Post-apocalyptic SnowPiercer
Setting - Apocalyptic or Post? TV, cable and Hollywood have pushed the Bad-Times-to-Come idea over a cliff. So, what do you do? Try a different perspective. Instead of vampires, frozen Earth, devastating plagues or Mean Militias America, make your setting more realistic. What would you and others actually do?

If it's truly the End of Times, courtesy of our political parties, fossil-fuel industries and the 1%, from the beginning of your novel, focus on la familia learning to cope. Friends who learn to help each other. Neighbors who join to defend themselves and keep all the good guys happy. Multinational cooperatives that band together, not just to survive, but to create a new way of life. Maybe one that greatly resembles some old ways of life.

Climax - how good can you make it? I don't want to spoil the ending, so I leave that to your imagination. If you've read Octavia E. Butler's Parable of The Sower series, you will see some of my ideas are influenced by her. Influence, acknowledged. Go find yours.

Now that your GAN is finished, you're not done. You'll have to sign copies--many--and figure out which groups and peoples to donate the money to. If you were to keep it all, you might wind up turning into one of your antagonists.

Buena suerte with your writing,
RudyG (not known as a GANovelist, yet.)

6 comments:

ERNEST HOGAN said...

Ay! This is spinning out of control! There will be rioting over this yet . . .
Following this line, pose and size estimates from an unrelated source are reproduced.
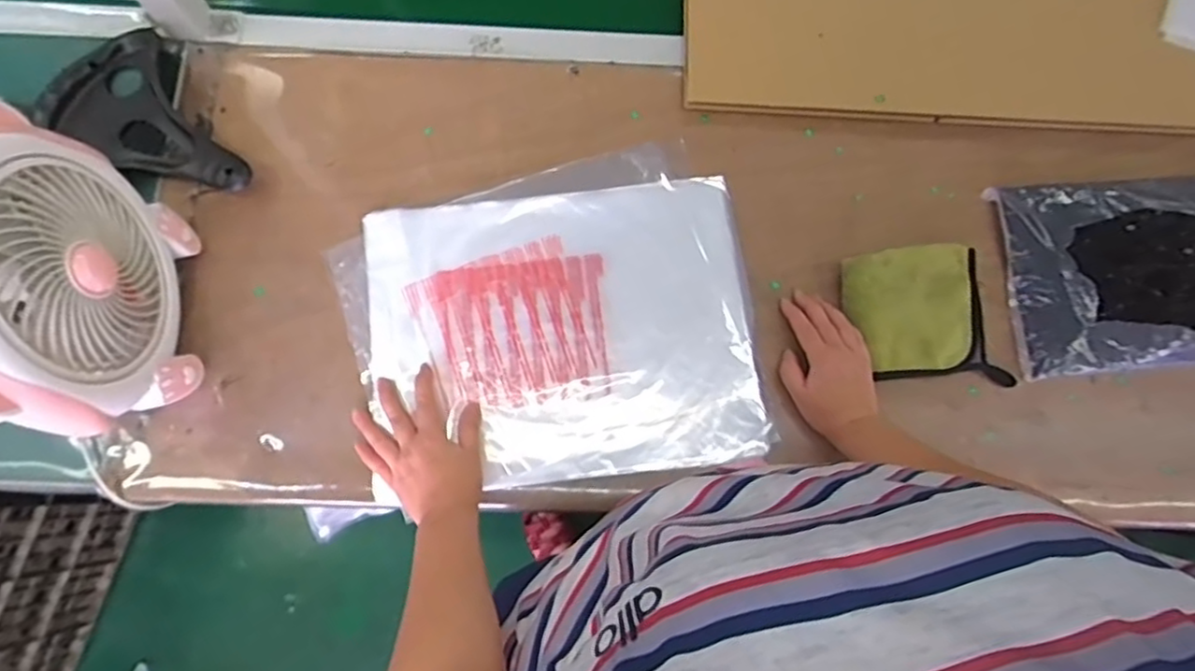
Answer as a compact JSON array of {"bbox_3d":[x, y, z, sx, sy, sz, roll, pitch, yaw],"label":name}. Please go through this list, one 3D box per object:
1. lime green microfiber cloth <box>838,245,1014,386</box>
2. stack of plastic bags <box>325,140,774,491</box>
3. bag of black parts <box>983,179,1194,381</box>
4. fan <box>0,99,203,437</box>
[{"bbox_3d":[0.346,-0.020,0.699,0.167,0.032,0.152,-5,78,-3],"label":"lime green microfiber cloth"},{"bbox_3d":[-0.049,-0.022,0.696,0.412,0.021,0.338,-7,78,-3],"label":"stack of plastic bags"},{"bbox_3d":[0.591,-0.072,0.713,0.288,0.050,0.213,-5,78,-2],"label":"bag of black parts"},{"bbox_3d":[-0.445,-0.048,0.555,0.076,0.262,0.252,-9,78,-3],"label":"fan"}]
But seriously, young writers need to learn that there’s more to it than vomiting up undigested pop culture, which is just a step above biting the heads off chickens for fun and profit.

The real trouble is that publishers aren’t really looking for the Great American Novel. The want a Great American Bestseller that can be chewed up and forgotten while earning big bucks. As a Borders customer once explained to me:

“Y’know, an airport book! The kind that will keeps you busy while waiting in line, but if you leave it somewhere, it doesn’t matter.”

Anonymous said...

Ernesto, the airport guy had it down--"it doesn't matter."
RudyG

Giora said...

I wish that someone will do a blog about writing the Great Mexican Novel. Thanks in advance.

Anonymous said...

Author Gloria, someone might already be writing the first or next Great Chicano, Mexican, Mexicano, Latino, Etceterino Novel. Might that be you?

If you mean something else, let us know.
Suerte,
RudyG

Anonymous said...

Perdón, my eyes sometimes fail me.
I meant, Author G--I--ora.
R

Giora said...

I finished the first draft (56K words) of a romantic novel set all over Mexico. It's the story of a young women from Chiapas and her quest to find a husband. The novel aims to present Mexico positively to readers: its music, literature, folklore, history, cities and beaches. But it's a contemporary commercial novel that might be a Popular Mexican Novel, not a Great Literature.